For want of proper knowledge with regard to the age of bees, huge "bee
palaces," and large closets in garrets or attics, have been constructed,
and their proprietors have vainly imagined that the bees would fill
them, however roomy; for they can see no reason why a colony should not
continue to increase indefinitely, until at length it numbers its
inhabitants by millions or billions! As the bees can never at one time
equal, still less exceed the number which the queen is capable of
producing in one season, these spacious dwellings have always an
abundance of "spare rooms." It seems strange that men can be thus
deceived, when often in their own Apiary, they have healthy stocks which
have not swarmed for a year or more, and which yet in the spring are not
a whit more populous than those which have regularly parted with
vigorous swarms.
It is certain that the Creator, has for some wise reason, set a limit to
the increase of numbers in a single colony; and I shall venture to
assign what appears to me to have been one reason for His so doing.

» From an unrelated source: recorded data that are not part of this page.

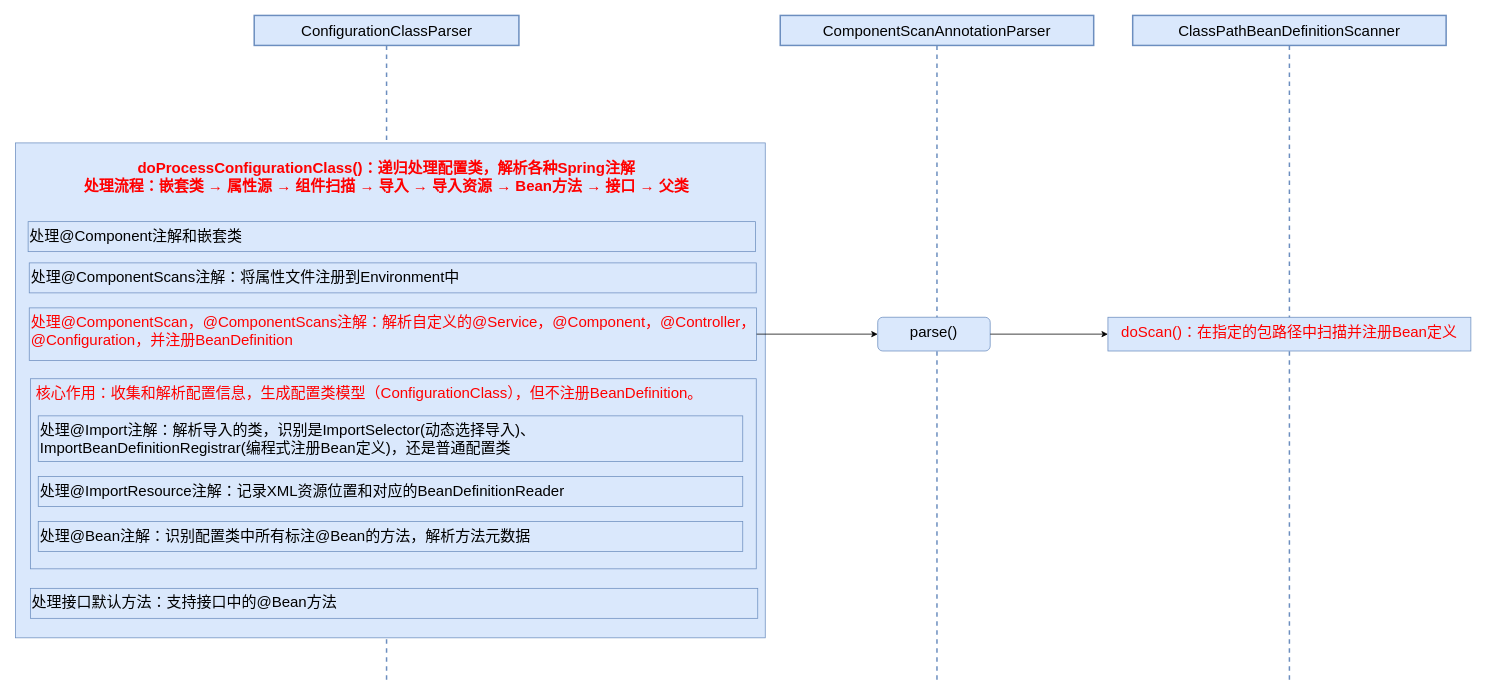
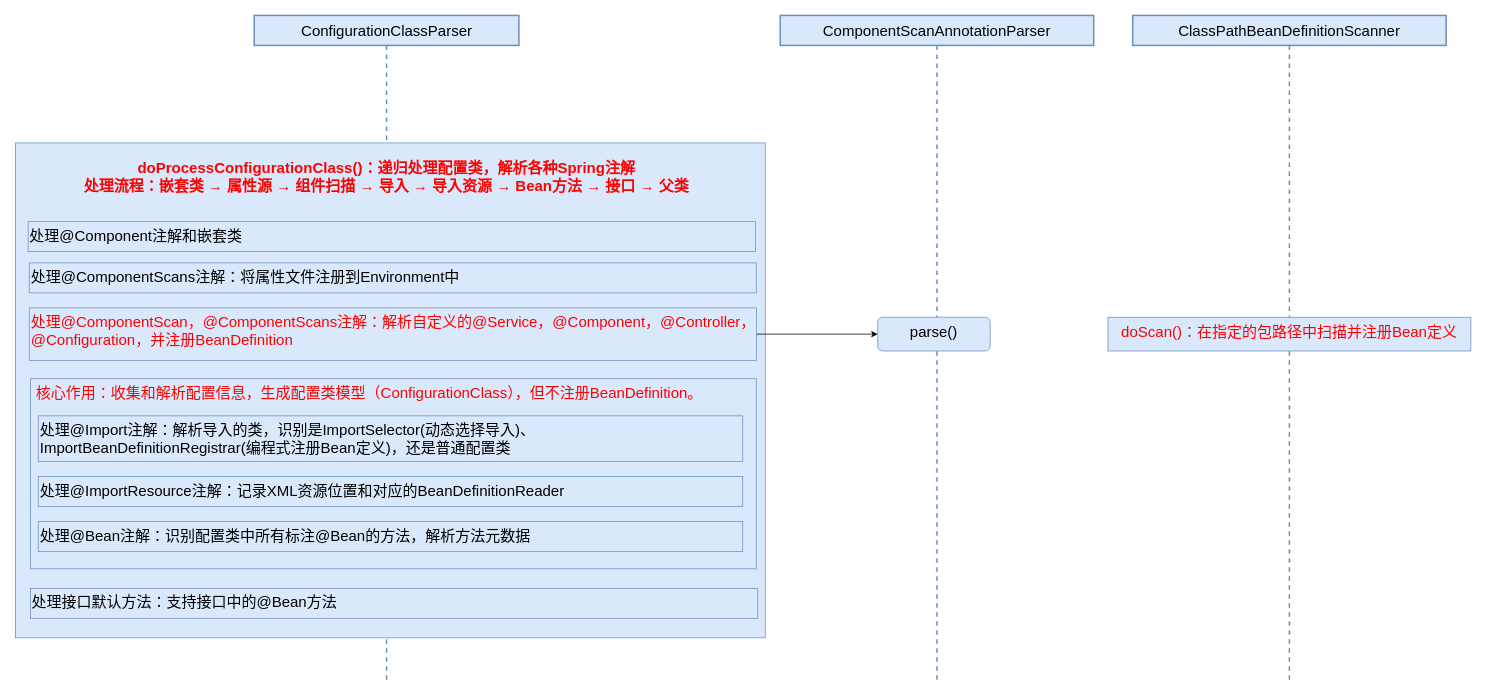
  <mxCell id="0" />
  <mxCell id="1" parent="0" />
  <mxCell id="2" value="&lt;span style=&quot;color: rgb(0, 0, 0);&quot;&gt;ConfigurationClassParser&lt;/span&gt;" style="shape=umlLifeline;perimeter=lifelinePerimeter;whiteSpace=wrap;html=1;container=1;dropTarget=0;collapsible=0;recursiveResize=0;outlineConnect=0;portConstraint=eastwest;newEdgeStyle={&quot;curved&quot;:0,&quot;rounded&quot;:0};fontSize=20;fillColor=#dae8fc;strokeColor=#6c8ebf;strokeWidth=2;fontStyle=0;fontColor=#FF0000;" parent="1" vertex="1"><mxGeometry x="338.5" y="20" width="353" height="890" as="geometry" /></mxCell>
  <mxCell id="3" value="" style="html=1;whiteSpace=wrap;fontSize=20;fillColor=#dae8fc;strokeColor=#6c8ebf;" parent="1" vertex="1"><mxGeometry x="20" y="190" width="1000" height="660" as="geometry" /></mxCell>
  <mxCell id="4" value="&lt;b style=&quot;color: rgb(255, 0, 0); font-size: 20px;&quot;&gt;doProcessConfigurationClass()：递归处理配置类，解析各种Spring注解&lt;/b&gt;&lt;div&gt;&lt;b style=&quot;color: rgb(255, 0, 0); font-size: 20px;&quot;&gt;处理流程：嵌套类 → 属性源 → 组件扫描 → 导入 → 导入资源 → Bean方法 → 接口 → 父类&lt;/b&gt;&lt;/div&gt;" style="text;html=1;align=center;verticalAlign=top;whiteSpace=wrap;rounded=0;" parent="1" vertex="1"><mxGeometry x="70" y="205" width="890" height="90" as="geometry" /></mxCell>
  <mxCell id="5" value="处理@Component注解和嵌套类" style="html=1;whiteSpace=wrap;fontSize=20;fillColor=#dae8fc;strokeColor=#6c8ebf;strokeWidth=1;align=left;verticalAlign=top;" parent="1" vertex="1"><mxGeometry x="37" y="295" width="970" height="40" as="geometry" /></mxCell>
  <mxCell id="6" value="&lt;font style=&quot;color: rgb(255, 0, 0);&quot;&gt;&amp;nbsp;核心作用：收集和解析配置信息，生成配置类模型（ConfigurationClass），但不注册BeanDefinition。&lt;/font&gt;" style="html=1;whiteSpace=wrap;fontSize=20;fillColor=#dae8fc;strokeColor=#6c8ebf;strokeWidth=1;align=left;verticalAlign=top;" parent="1" vertex="1"><mxGeometry x="40" y="504.5" width="968" height="253.5" as="geometry" /></mxCell>
  <mxCell id="7" value="&lt;font style=&quot;color: rgb(255, 0, 0);&quot;&gt;处理@ComponentScan，@ComponentScans注解：&lt;span style=&quot;text-align: center; color: rgb(255, 0, 0);&quot;&gt;解析自定义的@Service，&lt;/span&gt;&lt;span style=&quot;color: rgb(255, 0, 0);&quot;&gt;@Component&lt;/span&gt;&lt;span style=&quot;text-align: center; color: rgb(255, 0, 0);&quot;&gt;，&lt;/span&gt;&lt;span style=&quot;color: rgb(255, 0, 0);&quot;&gt;@Controller，@Configuration，并注册BeanDefinition&lt;/span&gt;&lt;/font&gt;" style="html=1;whiteSpace=wrap;fontSize=20;fillColor=#dae8fc;strokeColor=#6c8ebf;strokeWidth=1;align=left;verticalAlign=top;" parent="1" vertex="1"><mxGeometry x="38.5" y="410" width="969.99" height="70" as="geometry" /></mxCell>
  <mxCell id="8" value="ComponentScanAnnotationParser" style="shape=umlLifeline;perimeter=lifelinePerimeter;whiteSpace=wrap;html=1;container=1;dropTarget=0;collapsible=0;recursiveResize=0;outlineConnect=0;portConstraint=eastwest;newEdgeStyle={&quot;curved&quot;:0,&quot;rounded&quot;:0};fontSize=20;fillColor=#dae8fc;strokeColor=#6c8ebf;strokeWidth=2;" parent="1" vertex="1"><mxGeometry x="1040" y="20" width="418" height="890" as="geometry" /></mxCell>
  <mxCell id="9" value="parse()" style="html=1;whiteSpace=wrap;fontSize=20;fillColor=#dae8fc;strokeColor=#6c8ebf;strokeWidth=1;align=center;verticalAlign=top;rounded=1;" parent="1" vertex="1"><mxGeometry x="1170" y="422.5" width="150" height="45" as="geometry" /></mxCell>
  <mxCell id="10" style="edgeStyle=orthogonalEdgeStyle;rounded=0;orthogonalLoop=1;jettySize=auto;html=1;exitX=0.5;exitY=1;exitDx=0;exitDy=0;" parent="1" source="9" target="9" edge="1"><mxGeometry relative="1" as="geometry" /></mxCell>
  <mxCell id="11" value="处理@ComponentScans注解：将属性文件注册到Environment中" style="html=1;whiteSpace=wrap;fontSize=20;fillColor=#dae8fc;strokeColor=#6c8ebf;strokeWidth=1;align=left;verticalAlign=top;" parent="1" vertex="1"><mxGeometry x="38.5" y="350" width="969.5" height="40" as="geometry" /></mxCell>
  <mxCell id="12" value="&lt;div style=&quot;&quot;&gt;处理@Import注解：解析导入的类，识别是ImportSelector(动态选择导入)、ImportBeanDefinitionRegistrar(编程式注册Bean定义)，还是普通配置类&lt;br&gt;&lt;/div&gt;" style="html=1;whiteSpace=wrap;fontSize=20;fillColor=#dae8fc;strokeColor=#6c8ebf;strokeWidth=1;align=left;verticalAlign=top;" parent="1" vertex="1"><mxGeometry x="50.51" y="554" width="939.49" height="61" as="geometry" /></mxCell>
  <mxCell id="13" value="&lt;div style=&quot;text-align: left;&quot;&gt;&lt;span style=&quot;background-color: transparent; text-align: left;&quot;&gt;处理@ImportResource注解：&lt;/span&gt;&lt;span style=&quot;background-color: transparent;&quot;&gt;记录XML资源位置和对应的BeanDefinitionReader&lt;/span&gt;&lt;/div&gt;" style="html=1;whiteSpace=wrap;fontSize=20;fillColor=#dae8fc;strokeColor=#6c8ebf;strokeWidth=1;align=left;verticalAlign=top;" parent="1" vertex="1"><mxGeometry x="50.51" y="635" width="939.49" height="40" as="geometry" /></mxCell>
  <mxCell id="14" value="" style="endArrow=classic;html=1;rounded=0;exitX=1;exitY=0.5;exitDx=0;exitDy=0;entryX=0;entryY=0.5;entryDx=0;entryDy=0;" parent="1" source="7" target="9" edge="1"><mxGeometry width="50" height="50" relative="1" as="geometry"><mxPoint x="1008.5" y="490" as="sourcePoint" /><mxPoint x="1040" y="460" as="targetPoint" /></mxGeometry></mxCell>
  <mxCell id="15" value="&lt;div style=&quot;text-align: left;&quot;&gt;&lt;span style=&quot;background-color: transparent; text-align: left;&quot;&gt;处理@Bean注解：&lt;/span&gt;&lt;span style=&quot;background-color: transparent;&quot;&gt;识别配置类中所有标注@Bean的方法，解析方法元数据&lt;/span&gt;&lt;/div&gt;" style="html=1;whiteSpace=wrap;fontSize=20;fillColor=#dae8fc;strokeColor=#6c8ebf;strokeWidth=1;align=left;verticalAlign=top;" parent="1" vertex="1"><mxGeometry x="50.51" y="695" width="939.49" height="40" as="geometry" /></mxCell>
  <mxCell id="16" value="处理接口默认方法：支持接口中的@Bean方法" style="html=1;whiteSpace=wrap;fontSize=20;fillColor=#dae8fc;strokeColor=#6c8ebf;strokeWidth=1;align=left;verticalAlign=top;" parent="1" vertex="1"><mxGeometry x="40" y="784" width="970" height="40" as="geometry" /></mxCell>
  <mxCell id="17" value="ClassPathBeanDefinitionScanner" style="shape=umlLifeline;perimeter=lifelinePerimeter;whiteSpace=wrap;html=1;container=1;dropTarget=0;collapsible=0;recursiveResize=0;outlineConnect=0;portConstraint=eastwest;newEdgeStyle={&quot;curved&quot;:0,&quot;rounded&quot;:0};fontSize=20;fillColor=#dae8fc;strokeColor=#6c8ebf;strokeWidth=2;" parent="1" vertex="1"><mxGeometry x="1510" y="20" width="418" height="890" as="geometry" /></mxCell>
  <mxCell id="18" value="doScan()：&lt;span style=&quot;&quot;&gt;在指定的包路径中扫描并注册Bean定义&lt;/span&gt;" style="html=1;whiteSpace=wrap;fontSize=20;fillColor=#dae8fc;strokeColor=#6c8ebf;strokeWidth=1;align=center;verticalAlign=top;fontColor=#FF0000;fontStyle=0" parent="1" vertex="1"><mxGeometry x="1477" y="422.5" width="484" height="45" as="geometry" /></mxCell>
- <mxCell id="19" value="" style="endArrow=classic;html=1;rounded=0;exitX=1;exitY=0.5;exitDx=0;exitDy=0;entryX=0;entryY=0.5;entryDx=0;entryDy=0;" parent="1" source="9" target="18" edge="1"><mxGeometry width="50" height="50" relative="1" as="geometry"><mxPoint x="1390" y="430" as="sourcePoint" /><mxPoint x="1440" y="380" as="targetPoint" /></mxGeometry></mxCell>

Suppose that He had given to the bee, a length of life as great as that
of the horse or the cow, or had made each queen capable of laying
daily, some hundreds of thousands of eggs, or had given several hundred
queens to each hive, then from the Very nature of the case, a colony
must have gone on increasing, until it became a scourge rather than a
benefit to man. In the warm climates of which the bee is a native, they
would have established themselves in some cavern or capacious cleft in
the rocks, and would there have quickly become so powerful as to bid
defiance to all attempts to appropriate the avails of their labors.
It has already been stated, that none, except the mother wasps and
hornets, survive the winter. If these insects had been able, like the
bee, to commence the season with the accumulated strength of a large
colony, long before its close, they would have proved a most intolerable
nuisance. If, on the contrary, the queen bee had been compelled,
solitary and alone, to lay the foundations of a new commonwealth, the
honey-harvest would have disappeared before she could have become the
parent of a numerous family.
In the laws which regulate the increase of bees as well as in all other
parts of their economy, we have the plainest proofs that the insect was
formed for the special service of the human race.